До сих пор между ним, Тимуром, и Баязидом, блестящим примером всех борцов за истинную веру, еще не было никакой дружбы. Но слышали, что как на самом востоке вели войну с целью уничтожения заблуждающихся, так и Баязид на западе боролся с отрекающимися от шариата, и триумф ислама стал для него делом, которому он отдавался всей душой. Это в высшей степени похвально, и в той степени, как Баязид боролся за распространение ислама «в западных странах», Бог позволил выпасть на его долю «всякого рода счастья и доказательств милости» — другими словами: «Будь умным и довольствуйся западом!», так как «твоему светлейшему духу открывается следующее: когда Чингисхан стал правителем Ирана и Турана по предназначению не имеющего начала вечно (в бытие) выступающего (космоса), и солнце его счастья взошло на вершину господства, он поделил империи между своими сыновьями. Весь Иран он передал своему сыну Чагатаю, и по его приказам уполномоченные управляли некоторое время страной самым лучшим образом. Однако когда Мункэ взошел на престол... мог свободно решать судьбы империи, послал своего брата Хулагу... в Иран и передал ему ту страну, то он и его потомки царствовали там... и мы долго спорили с ними из-за Ирана, вели часто войны с ильханами. Когда наконец та страна лишилась украшений рода Чингисхана», она оказалась в хаосе, жизнь разрушилась. Это обстоятельство, уверяет Тимур, после долгого совещания заставило чагатайского хана решиться на очередной поход в (только что об этом говорилось) области, первоначально выделенные Чагатаю. Но поход должен был прерваться, когда в 1388 году Тохтамыш напал на страну по ту сторону Окса.

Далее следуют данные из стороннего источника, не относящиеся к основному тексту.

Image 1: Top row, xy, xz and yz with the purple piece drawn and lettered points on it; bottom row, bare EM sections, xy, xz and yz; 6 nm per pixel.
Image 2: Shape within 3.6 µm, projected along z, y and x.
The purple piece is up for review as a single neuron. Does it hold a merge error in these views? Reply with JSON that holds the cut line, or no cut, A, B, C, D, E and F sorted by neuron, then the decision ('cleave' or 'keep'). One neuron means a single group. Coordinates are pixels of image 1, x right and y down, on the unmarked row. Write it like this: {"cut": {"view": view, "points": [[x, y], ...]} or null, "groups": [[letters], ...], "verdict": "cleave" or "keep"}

Тимур коротко упоминает о своем большом походе в империю кипчаков; с тех пор к востоку от Волги правил Темир-Кутлуй6, который враждовал с Тохтамышем. Этот Темир-Кутлуй много лет жил в окружении чагатайского хана. Теперь наступил момент завершить то, что должны были отложить в 1388 году, — возвращение Ирана Чингисидам. Владение всем Ираном и несколькими горными странами позволило собрать такое громадное войско, что Тохтамыш и его соратники спасались бегством. Здесь Тимур начинает хвастаться; победа, одержанная в середине апреля 1395 года на Тереке, вовсе не была блестящей7. Очевидно, Тохтамыш пытался, продолжает Тимур, утвердиться на той стороне Днепра, поддерживал же он связи с неверными франками — подразумеваются русские и литовцы 8. Если бы это известие оказалось правильным, то было бы желательно, чтобы чагатаиды продвинулись с востока, а османы с запада в страны севернее Черного моря.
Ловко связал Тимур оправдание своих войн — они должны отвоевать наследие Чингисидов, предназначенное вечным Небом, — с долгом борьбы за веру9; возлагались надежды на совместную выгоду, которая досталась бы Баязиду, только если бы он покинул Анатолию. — И этим он должен утешиться! — Тимур вкрадывается в доверие к султану, раскрывая ему свои планы на ближайшее будущее: как только будет улажено неприятное дело с Тохтамышем, он хочет преподать надлежащий урок тому черкесскому выскочке, похитителю трона Баркуку, который не побоялся взять в плен халифа, а также тому кади из Сиваса, который объединился с черкесом. Повторным приглашением вступить друг с другом в дружеские связи заканчивается письмо Тимура к Баязиду 10.